REPUBLIKA.CO.ID, ANKARA -- Presiden Prancis Emmanuel Macron menuangkan bahan bakar ke dalam api di Mediterania Timur dan mempersulit penyelesaian masalah, demikian kata menteri pertahanan Turki pada Jumat.
Dalam wawancara eksklusif dengan Channel 4 News Inggris, Menhan Turki Hulusi Akar mengatakan presiden Prancis mencoba untuk mengambil peran Napoleon yang telah meninggal dua abad lalu tetapi Macron tidak cukup kuat untuk ini.
Mengenai upaya meditasi NATO, Akar mengatakan meski Yunani enggan dan memperlambat penyelesaian masalah di Mediterania Timur dengan beberapa prasyarat, Turki tetap mendukung diadakannya perundingan tersebut.
Terkait sikap Uni Eropa terhadap masalah ini, seperti dilansir Anadolu Agancy, Menhan Turki mengatakan bahwa Uni Eropa tidak memberikan kontribusi efektif untuk solusi tersebut dan malah menjadi bagian dari kebuntuan.
Dia mengatakan Uni Eropa tidak memiliki kewenangan untuk menetapkan, mengubah aturan atau menentukan perbatasan di Mediterania Timur.
Ketegangan baru-baru ini meningkat karena masalah eksplorasi energi di Mediterania Timur.
Yunani memperdebatkan kegiatan eksplorasi energi Turki di kawasan itu, negara itu mencoba mengklaim wilayah maritim Turki berdasarkan pulau-pulau kecil di dekat pantai Turki.
Turki - negara dengan garis pantai terpanjang di Mediterania - telah mengirimkan kapal bor, dengan pengawalan militer, untuk mengeksplorasi energi di landas kontinennya.
Otoritas Turki menekankan pihaknya dan Republik Turki Siprus Utara memiliki hak di wilayah tersebut.
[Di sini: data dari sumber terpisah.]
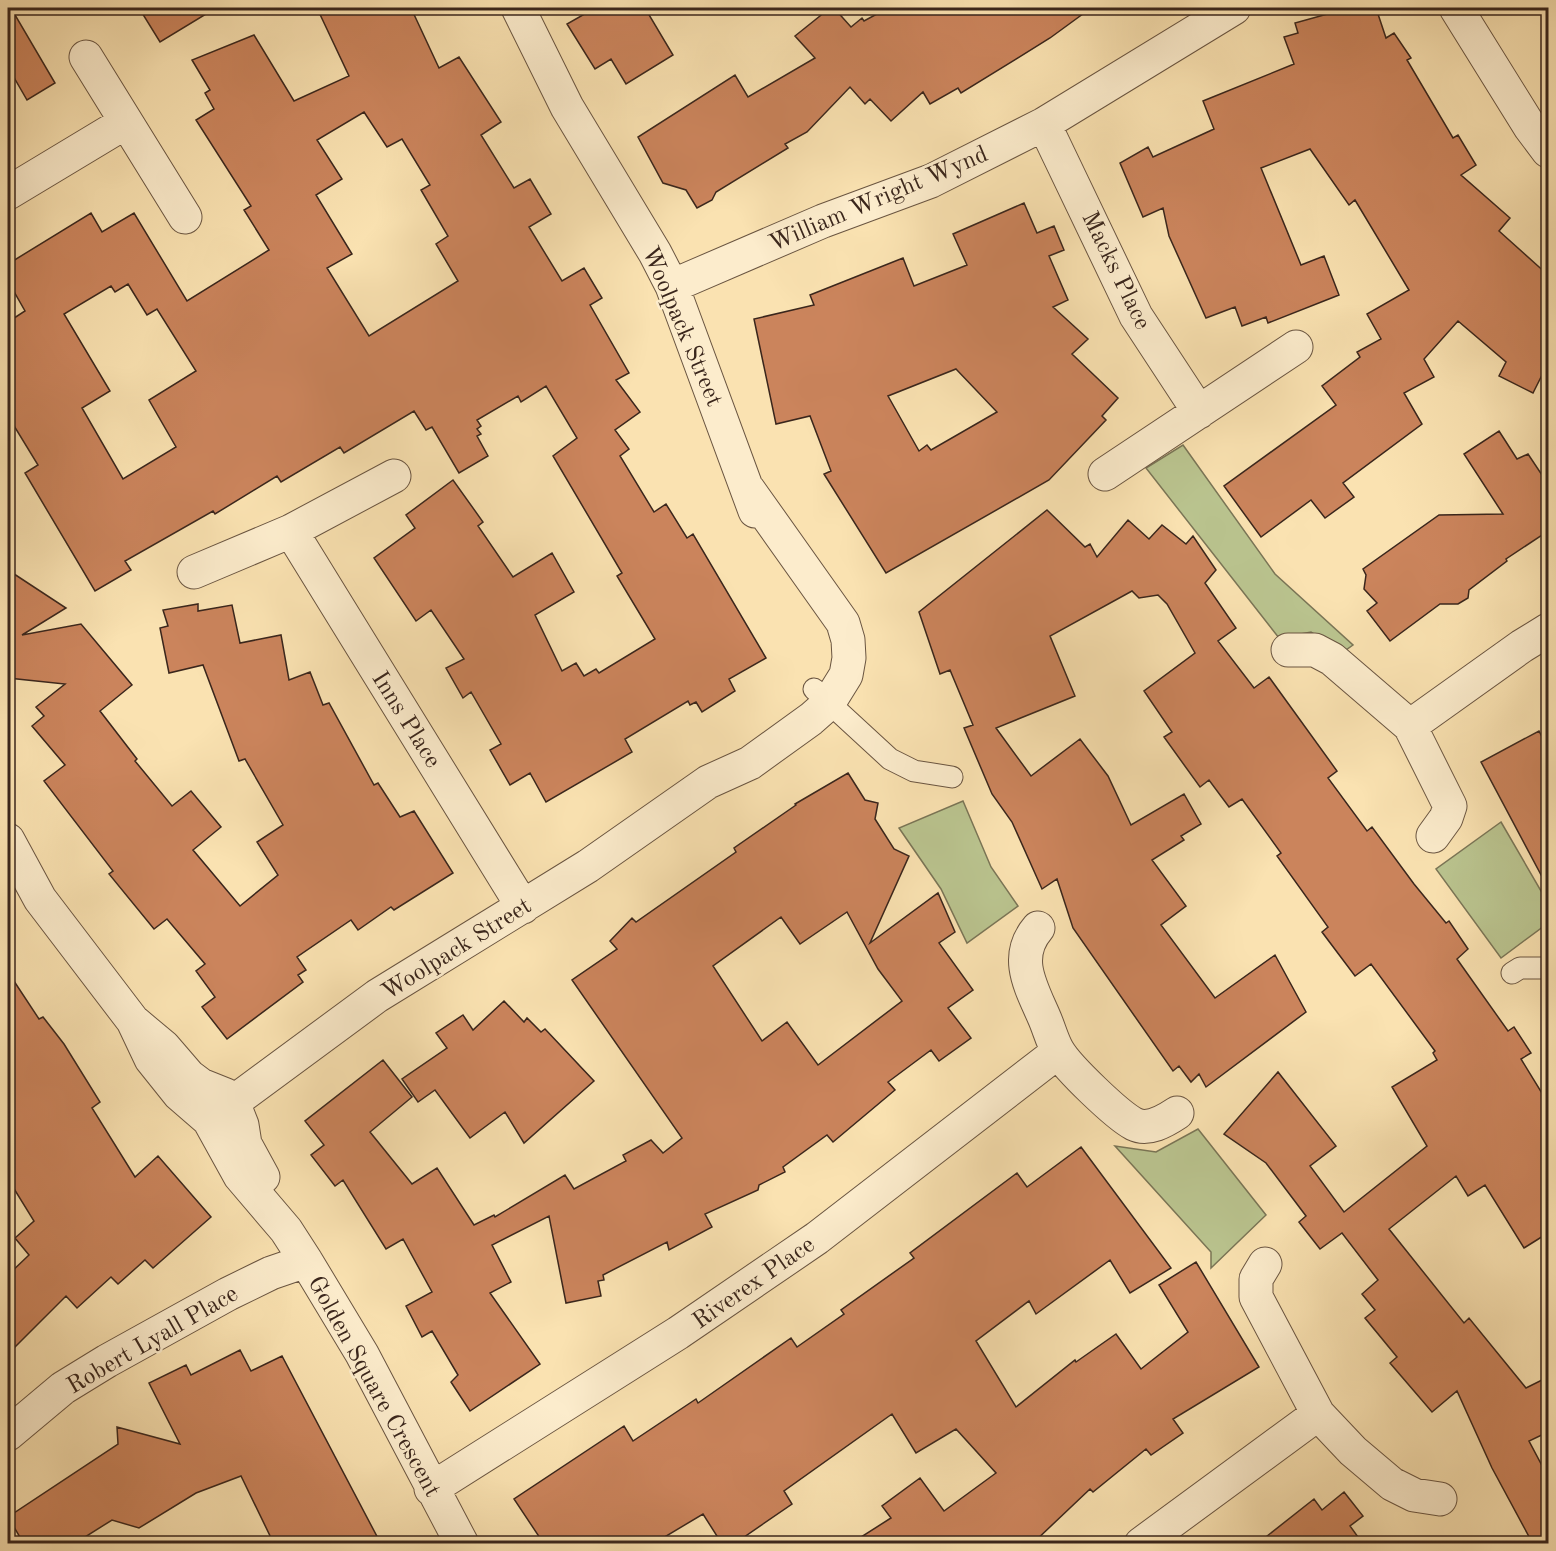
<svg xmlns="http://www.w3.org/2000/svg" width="1556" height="1551" viewBox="0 0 1556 1551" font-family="'Old Standard TT',serif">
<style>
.green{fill:#bac48f;stroke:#7a7556;stroke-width:1.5}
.building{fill:#cb845c;stroke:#3a261c;stroke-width:1.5;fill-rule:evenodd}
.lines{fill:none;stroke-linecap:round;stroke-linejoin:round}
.lane-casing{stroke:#6a5541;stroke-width:23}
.street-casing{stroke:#6a5541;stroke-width:35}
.lane{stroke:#fceccc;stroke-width:21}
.street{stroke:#fceccc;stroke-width:33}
.labels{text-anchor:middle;stroke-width:5;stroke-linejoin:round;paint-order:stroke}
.street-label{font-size:24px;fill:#3a261c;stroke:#fceccc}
</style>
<rect width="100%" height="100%" fill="#fae2b1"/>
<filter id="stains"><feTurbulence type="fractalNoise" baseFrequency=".00333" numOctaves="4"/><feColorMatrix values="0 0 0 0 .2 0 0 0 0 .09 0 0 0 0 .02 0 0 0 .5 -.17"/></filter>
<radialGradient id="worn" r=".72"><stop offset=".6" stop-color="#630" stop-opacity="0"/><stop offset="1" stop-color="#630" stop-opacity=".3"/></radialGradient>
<!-- green -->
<path class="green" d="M1183,445L1275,574L1353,645L1343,652L1311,632L1279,638L1146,468Z
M963,801L991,867L1018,906L967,943L941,889L899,828Z
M1501,822L1548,903V923L1501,958L1436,869Z
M1198,1129L1266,1215L1211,1268V1252L1115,1146L1156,1152Z"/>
<!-- building -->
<path class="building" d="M8,8H11L55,83L27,100L8,67Z
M139,8H216L160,42Z
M317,8H411L439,68L459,57L501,122L481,135L514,188L530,179L551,214L529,227L562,281L584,268L602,298L590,305L629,373L616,380L640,412L615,430L629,449L620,456L654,512L666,504L687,538L693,534L766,658L729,679L735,691L702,712L696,702L690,705L688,701L625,739L632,752L546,802L530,773L510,785L490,750L501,744L471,692L463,698L446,668L464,659L431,610L416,621L374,558L415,528L406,515L453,480L483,522L478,526L513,577L552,553L574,592L535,615L562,671L576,663L584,676L596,669L599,673L655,639L617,576L622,573L553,456L577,438L546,386L521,402L518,396L477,420L481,426L477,429L481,434L477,436L488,456L459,473L432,427L426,430L414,411L344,453L340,447L281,482L277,476L215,514L213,511L125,561L131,570L95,591L25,473L38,465L8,416V322L25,311L8,281V264L91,213L102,232L134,213L187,301L269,250L244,210L251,206L196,120L214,109L205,93L210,90L192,60L254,35L294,101L349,76ZM364,112L387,147L402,139L430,185L421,190L448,236L436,244L458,281L369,336L327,268L352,254L316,195L342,179L317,140ZM128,284L147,315L157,309L196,371L149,400L176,447L123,479L82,408L110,391L64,314L111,286L115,292Z
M595,8H645L673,55L626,84L611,59L595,69L567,24Z
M830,8H834L851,27L862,18L864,21L888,8H1091L1050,38L961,93L958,88L930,104L923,92L891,121L870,99L865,104L850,87L807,132L785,144L788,148L716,192L712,200L697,208L686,190L663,183L638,137L735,75L748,97L815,58L795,36Z
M1349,8H1376L1386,38L1394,33L1411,58L1407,60L1453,138L1458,135L1476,165L1461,175L1510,218L1499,231L1548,275V363L1533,393L1499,376L1506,362L1458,321L1424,359L1434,377L1404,393L1422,424L1343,483L1354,497L1325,518L1311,500L1261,537L1224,486L1336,405L1322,386L1360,357L1357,352L1381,339L1367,314L1409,290L1355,200L1349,205L1310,149L1261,168L1301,265L1324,256L1339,295L1268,323L1266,317L1242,326L1235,307L1206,318L1169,236L1163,208L1143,217L1120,163L1148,147L1153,157L1214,129L1203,101L1294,64L1284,37L1298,33L1295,23Z
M1024,203L1037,233L1054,226L1064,250L1049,256L1068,300L1053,307L1088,339L1072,354L1118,398L1102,416L1106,420L1049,480L886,573L824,474L831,471L810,416L776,424L754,319L814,305L810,295L903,258L914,286L967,265L953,234ZM956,369L997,412L931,450L927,445L919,451L888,396Z
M1499,431L1517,459L1528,454L1548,484V531L1506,559L1507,561L1469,590L1468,598L1458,604H1440L1390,641L1367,611L1377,603L1364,589L1366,575L1363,569L1439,515L1503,514L1464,454Z
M1047,510L1085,547L1090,544L1097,557L1128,520L1149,539L1162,525L1186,544L1193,536L1216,570L1205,583L1236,628L1218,641L1254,688L1269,677L1337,771L1328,778L1367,831L1372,827L1414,884L1446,923L1449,921L1468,949L1457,959L1508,1031L1514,1027L1531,1053L1521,1059L1548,1103V1233L1524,1248L1485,1185L1468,1196L1456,1176L1389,1229L1464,1323L1469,1318L1526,1388L1548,1377V1432L1529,1441L1548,1477V1544H1533L1492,1468L1457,1391L1432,1412L1390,1363L1397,1357L1365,1318L1375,1310L1362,1294L1378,1280L1342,1233L1320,1249L1299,1222L1306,1216L1266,1163L1224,1134L1278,1072L1336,1146L1310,1166L1344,1212L1427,1146L1392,1087L1437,1060L1433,1053L1435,1051L1371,964L1355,976L1322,932L1328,927L1277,856L1281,853L1242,799L1229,807L1209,780L1200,787L1164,737L1172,732L1144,691L1195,653L1167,604L1158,595L1139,598L1132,591L1050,636L1075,696L996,728L1031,776L1080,739L1108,776L1131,825L1184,794L1201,824L1181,836L1184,840L1152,860L1186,906L1161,925L1215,998L1275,955L1306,1012L1206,1087L1199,1074L1191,1082L1179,1066L1173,1071L1073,928L1057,879L1042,889L1012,822L992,794L964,728L973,725L950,670L940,674L919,612Z
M8,570L66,608L22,635L81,624L132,685L100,711L137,759L135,761L172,806L191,791L221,827L193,850L240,906L278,875L257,842L283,825L245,759L239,761L203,665L169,673L160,628L168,626L163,610L198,604V611L232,605L240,643L281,635L289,680L310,672L323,705L329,703L374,785L378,783L400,817L414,811L453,873L394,910L391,907L358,930L351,920L297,957L306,970L298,975L303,982L227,1039L202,1007L215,997L196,971L205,964L167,919L154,929L109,874L113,871L44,781L65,765L32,726L44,716L36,707L65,684L8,678Z
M1539,731L1548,749V888L1481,762Z
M848,773L865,800L878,803L875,819L894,849L909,856L870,943L938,893L955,932L939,943L973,990L948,1008L971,1038L939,1061L931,1050L888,1082L895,1090L833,1142L827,1135L783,1167L785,1172L759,1185L758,1190L705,1214L712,1227L669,1250L667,1242L603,1275L604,1280L598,1281L601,1296L566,1303L549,1216L492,1245L511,1282L490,1293L540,1364L470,1411L451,1382L458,1375L432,1331L422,1337L406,1306L432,1292L403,1239L386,1249L343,1180L335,1186L311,1155L324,1145L305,1121L383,1060L412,1097L370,1132L412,1184L437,1168L474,1225L494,1215L495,1217L565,1175L574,1189L626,1161L623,1155L651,1140L663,1153L682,1138L572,980L617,949L610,941L632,918L636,922L736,852L734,848L796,805L795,804ZM847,912L878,969L902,1001L818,1065L787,1022L762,1041L713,966L781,917L800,944Z
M8,972L39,1019L43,1017L64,1044L100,1102L92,1108L135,1177L158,1156L211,1217L153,1268L145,1260L118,1284L111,1277L77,1308L66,1296L8,1354V1275L29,1255L15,1238L34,1221L8,1179Z
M504,1001L524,1022L527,1018L541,1032L545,1029L594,1081L524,1143L505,1112L470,1138L435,1090L418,1102L402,1079L447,1048L436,1033L463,1015L473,1030Z
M1081,1147L1171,1268L1130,1293L1110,1260L1036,1314L1029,1301L976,1341L1016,1407L1075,1360L1076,1362L1116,1334L1141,1369L1188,1332L1159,1285L1196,1262L1259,1367L1173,1419L1183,1433L1151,1455L1146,1449L1093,1492L1090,1489L1032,1544H850L891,1518L882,1506L920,1478L944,1511L996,1473L956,1429L916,1453L892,1414L784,1491L792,1504L734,1544H722L703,1514L653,1544H544L514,1499L624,1426L633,1441L696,1399L698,1403L791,1338L797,1347L844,1314L841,1310L914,1258L910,1253L1017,1173L1027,1187Z
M240,1350L251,1371L282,1356L381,1544H274L241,1476L196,1493L139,1528L112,1520L74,1544H24L8,1517L118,1444L117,1427L180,1444L149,1383L186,1365L191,1375Z
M1344,1492L1363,1516L1350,1526L1363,1544H1257L1314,1499L1322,1510Z"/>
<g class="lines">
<defs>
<path id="lane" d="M814,689L890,759L914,771L952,777
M1512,973L1520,968H1548"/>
<path id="street" d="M518,8L567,107L655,253L672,286L755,511
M1456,8L1530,127L1548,151
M86,57L185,217
M1044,124L1136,316L1199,412
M8,193L126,122
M672,286L823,221L931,181L1044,124L1234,8
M1105,474L1296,347
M291,531L523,907
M194,572L291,531L394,476
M1288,650H1315L1332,659L1410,726L1450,806L1446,818L1433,836
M1410,726L1522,646L1548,630
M8,840L40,899L133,1021L164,1047L189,1076L201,1085L226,1095L233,1102L242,1125L245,1144L263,1177
M1038,928C1013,957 1031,987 1044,1017C1049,1028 1052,1041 1058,1051C1068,1068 1117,1115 1134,1124C1148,1131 1165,1121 1177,1113
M133,1021L151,1059L179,1094L209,1120L240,1176L286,1230L306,1261L362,1354L462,1544
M209,1120L377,996L588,866L708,782L750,763L811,719L828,704L846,675L849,658L848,640L843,623L748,489
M1265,1264L1256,1279V1297L1318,1414L1353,1451L1392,1484L1414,1495L1440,1499
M8,1434L63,1388L107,1361L228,1294L271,1273L306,1261
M431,1489L678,1333L817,1238L1058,1052
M1141,1544L1318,1414"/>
</defs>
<!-- lane casing -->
<use href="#lane" class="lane-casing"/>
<!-- street casing -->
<use href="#street" class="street-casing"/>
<!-- lane -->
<use href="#lane" class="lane"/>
<!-- street -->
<use href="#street" class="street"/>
</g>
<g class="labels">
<!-- street labels -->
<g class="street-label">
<text transform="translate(878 198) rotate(-23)" y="8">William Wright Wynd</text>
<text transform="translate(1117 270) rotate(64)" y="8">Macks Place</text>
<text transform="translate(683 326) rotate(67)" y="8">Woolpack Street</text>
<text transform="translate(407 719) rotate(58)" y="8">Inns Place</text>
<text transform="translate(456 948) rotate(-32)" y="8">Woolpack Street</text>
<text transform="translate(753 1282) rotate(-35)" y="8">Riverex Place</text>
<text transform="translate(152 1339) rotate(-30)" y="8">Robert Lyall Place</text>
<text transform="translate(375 1386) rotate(61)" y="8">Golden Square Crescent</text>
</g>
</g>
<!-- margin -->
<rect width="1556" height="1551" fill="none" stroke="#fae2b1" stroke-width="30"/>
<rect x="9" y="9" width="1538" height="1533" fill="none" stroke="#3a261c" stroke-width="3"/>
<rect x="15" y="15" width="1526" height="1521" fill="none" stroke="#3a261c" stroke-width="1.5"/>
<rect width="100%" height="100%" filter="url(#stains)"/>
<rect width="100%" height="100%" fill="url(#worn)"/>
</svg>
Untuk mengurangi ketegangan, Turki menyerukan dialog untuk memastikan pembagian yang adil dari sumber daya kawasan.
Sementara itu, delegasi militer Turki dan Yunani telah mengadakan pertemuan teknis di markas NATO untuk membahas cara-cara mengurangi risiko insiden di tengah meningkatnya ketegangan di Mediterania Timur.